Posted: September 16th, 2017

Digital media

As you all know mp3 music players are now ubiquitious and nearly everywhere and many of have owned several of them.
For your post for this Discussion Forum, I would like you to craft a short post where you consider the following question/scenario.
Before the iPod was released, there were other mp3 players, but none really caught the imagination of the general public.  But, and here’s a key point, it WAS the time of dialup modems to connect to the Internet and Napster.
As Dr. Felten showed, Napster was very, very popular, but it only took off when it did because the mp3 format had already been invented.  Let me explain. 
You have probably heard this song by the Eurythmics:
On my CD of this song, the original AAC format version of this song is nearly 40 Mb.  When I compress it down to the Internet MP3 standard 128K compressed format, it goes down to less than 4 Mb.
So, I ask you, if you were on a fast 56K dialup modem, how long would it have taken to download this song if NOT in mp3 format?  Would people have had the patience to make Napster the hit that it was? 
Similarly, when the first iPod was released, it held a whopping 5 G of data. Or as Steve Jobs put it when announcing it, it lets you put a thousand songs in your pocket.
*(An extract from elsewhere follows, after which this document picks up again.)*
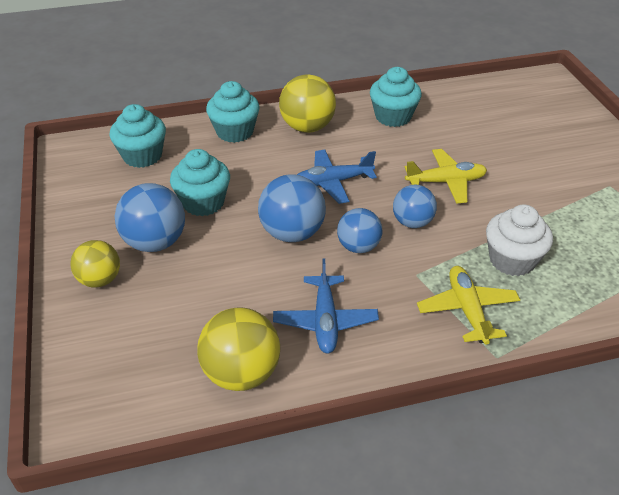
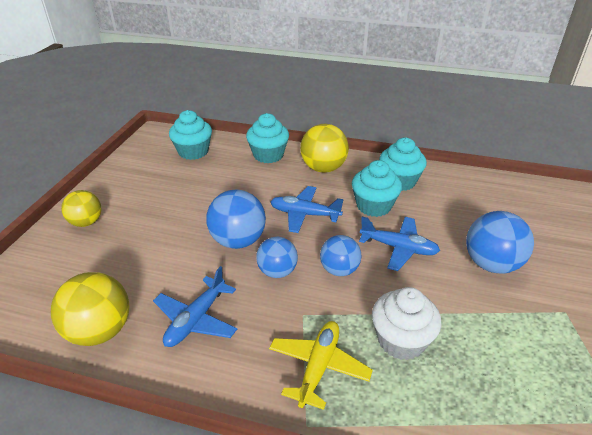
camera: 30 degrees right, 5 degrees down
(155, 242) = (143, 211): blue ball -> blue ball (491, 264)
(203, 202) = (200, 196): turquoise cupcake -> turquoise cupcake (373, 206)
(446, 182) = (398, 248): yellow plane -> blue plane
If there had not been the mp3 format, would anybody have paid $400.00 to put roughly 8 uncompressed songs in their pocket?
Anyway, I think this scenario illustrates how several seemingly unrelated innovations (mp3 file compression, the Internet, dial-up modems, Napster, networked computers, asleep at the switch media companies, and probably several other things) all came together and disrupted the traditional music industry.